首都直下型地震とは、東京都を中心に、関東圏で発生する、マグニチュード7程度の大地震です。

江戸時代から、大正の関東大震災に至るまで、過去の地震記録をもとに、将来発生すると予想されています。

異なる震源の、複数の地震が想定されていて、東京の江戸川区と江東区では震度7、
東京、千葉、埼玉、神奈川の4つの都県では、震度6強の、激しい揺れが予想されます。

このうち、首都中枢機能への影響が、最も大きいと考えられるのが、都心南部の直下で起きる、マグニチュード7.3の大地震、都心南部直下地震。

沿岸部では、震度7の揺れが想定されていて、建物の被害は、19万4431棟、死者数は6148人と想定されています。

想定では、死者数の6割である、3666人は揺れで、4割である、2482人は火災によって亡くなる、と予想されています。

東京都は、首都直下型地震が起きたときの、危険地域をランキング形式で発表しました。

ランキングでは、荒川区・荒川6丁目から、このような順番で、首都直下型地震の影響を強く受けることになります。

では、首都直下型地震が起きたときの、内閣府が発表した被害想定について、詳しく見てみましょう。

首都直下型地震の被害想定

まず、地震の揺れによる被害。

揺れによる全壊家屋は、約175000棟、建物倒壊による死者は最大約11000人、そして揺れによる、建物被害に伴う要救助者は、最大約72000人となります。
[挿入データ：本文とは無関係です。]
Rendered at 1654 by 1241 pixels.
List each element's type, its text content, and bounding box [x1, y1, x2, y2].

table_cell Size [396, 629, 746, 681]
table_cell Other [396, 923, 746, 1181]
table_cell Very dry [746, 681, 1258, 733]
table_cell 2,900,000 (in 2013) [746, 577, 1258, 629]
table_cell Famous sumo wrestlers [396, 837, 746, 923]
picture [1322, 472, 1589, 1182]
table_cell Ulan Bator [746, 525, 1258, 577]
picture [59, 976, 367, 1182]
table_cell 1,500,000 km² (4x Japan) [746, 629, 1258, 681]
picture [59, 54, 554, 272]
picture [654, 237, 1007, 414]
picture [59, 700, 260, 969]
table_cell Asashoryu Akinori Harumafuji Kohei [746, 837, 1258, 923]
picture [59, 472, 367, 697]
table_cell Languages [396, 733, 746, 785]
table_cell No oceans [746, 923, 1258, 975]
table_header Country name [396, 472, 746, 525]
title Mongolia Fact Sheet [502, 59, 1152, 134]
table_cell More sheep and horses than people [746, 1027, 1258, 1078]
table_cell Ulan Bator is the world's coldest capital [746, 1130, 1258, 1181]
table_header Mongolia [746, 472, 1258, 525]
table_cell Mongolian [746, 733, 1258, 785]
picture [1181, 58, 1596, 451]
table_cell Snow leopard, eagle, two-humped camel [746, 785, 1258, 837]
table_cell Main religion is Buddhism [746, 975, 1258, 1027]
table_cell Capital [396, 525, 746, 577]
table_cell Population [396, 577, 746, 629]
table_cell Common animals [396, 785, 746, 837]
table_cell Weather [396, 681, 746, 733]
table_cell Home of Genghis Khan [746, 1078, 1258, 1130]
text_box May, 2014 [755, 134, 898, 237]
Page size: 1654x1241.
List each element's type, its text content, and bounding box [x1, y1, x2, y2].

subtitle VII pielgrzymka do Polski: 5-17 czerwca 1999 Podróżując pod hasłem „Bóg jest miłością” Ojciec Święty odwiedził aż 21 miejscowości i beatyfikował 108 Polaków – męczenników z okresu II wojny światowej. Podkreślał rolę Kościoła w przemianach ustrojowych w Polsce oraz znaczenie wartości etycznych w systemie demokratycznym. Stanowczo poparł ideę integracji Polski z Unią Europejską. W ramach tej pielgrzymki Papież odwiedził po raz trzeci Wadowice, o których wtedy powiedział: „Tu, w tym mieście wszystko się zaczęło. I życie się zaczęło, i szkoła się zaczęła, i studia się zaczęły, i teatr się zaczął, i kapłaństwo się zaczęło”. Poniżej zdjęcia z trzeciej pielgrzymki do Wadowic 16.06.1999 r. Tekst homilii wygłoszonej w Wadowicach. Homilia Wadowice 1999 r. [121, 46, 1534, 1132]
首都直下型地震で、最も恐れられているのは、市街地火災の多発と延焼。

火災による消失は、もし冬の夕方、風が強い最悪の場合だと、最大約412000棟、建物倒壊などと合わせると、最大約610000棟となります。

死者は、最大約16000人、建物倒壊などと合わせると、最大約23000人にも上ります。

けが人は12万3,000人、救助が必要な人は5万8,000人、避難者数は720万人に達すると想定されています。

さらに、インフラ被害も甚大なものとなります。

電力:発災直後は約5割の地域で停電。1週間以上不安定な状況が続く。
通信では、固定電話・スマホとも、9割の通話規制が1日以上継続し、メールは素早く送ることができなくなります。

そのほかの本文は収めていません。